Para aquela garota, eu devia parecer menos que um inseto… não menos que fezes.
A humilhação e o desespero que eu havia esquecido voltaram com força total.
Para ela, eu não era humano. Nem mesmo lixo.
Eu era algo inferior tão nojento que bastava olhar para mim para sentir nojo, desviar o olhar e fechar a janela.
Era isso que eu era.
“...”
Doía mais do que qualquer surra, mais do que qualquer pedra.
Uma única palavra dela dilacerou o meu coração.
Quem você pensa que é?
Nasceu com tudo, cercada de luxo, e ainda assim ousa desprezar quem só conheceu o inferno desde o nascimento?

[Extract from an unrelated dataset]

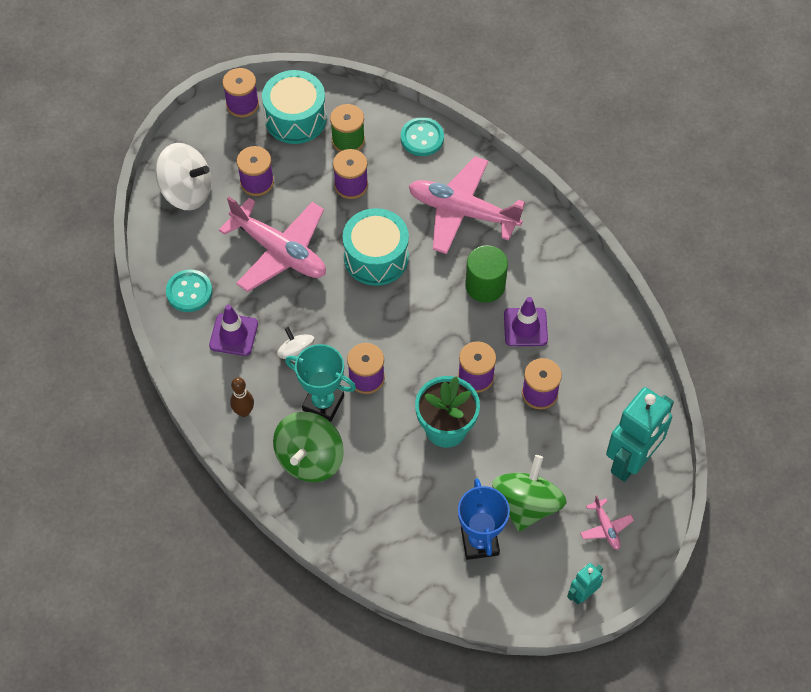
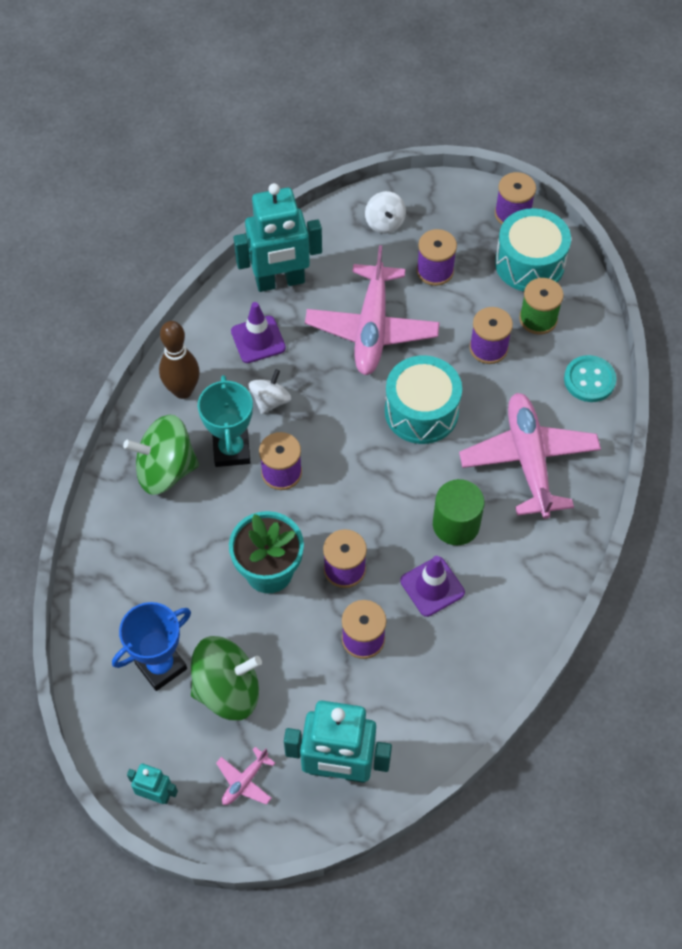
camera: 60 degrees right, 0 degrees up
(186, 191) = (385, 223): white spinning top -> white spinning top, size x0.57
(189, 292) = (280, 281): turquoise button -> turquoise robot
(244, 411) = (183, 390): brown bowling pin -> brown bowling pin, size x1.55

O calor da raiva me consumiu por dentro.
Cerrei os punhos, rangei os dentes, e gritei em silêncio, dentro de mim:
Eu vou fazer você provar essa mesma humilhação. Esse mesmo desespero.
Vou destruir sua carruagem luxuosa, rasgar seu vestido branco, manchar sua pele perfeita…
Vou arrastar você até o fundo do poço onde eu vivo.
Um dia. Com certeza… um dia!
Aos doze anos, foi assim que conheci a primeira raiva da minha vida.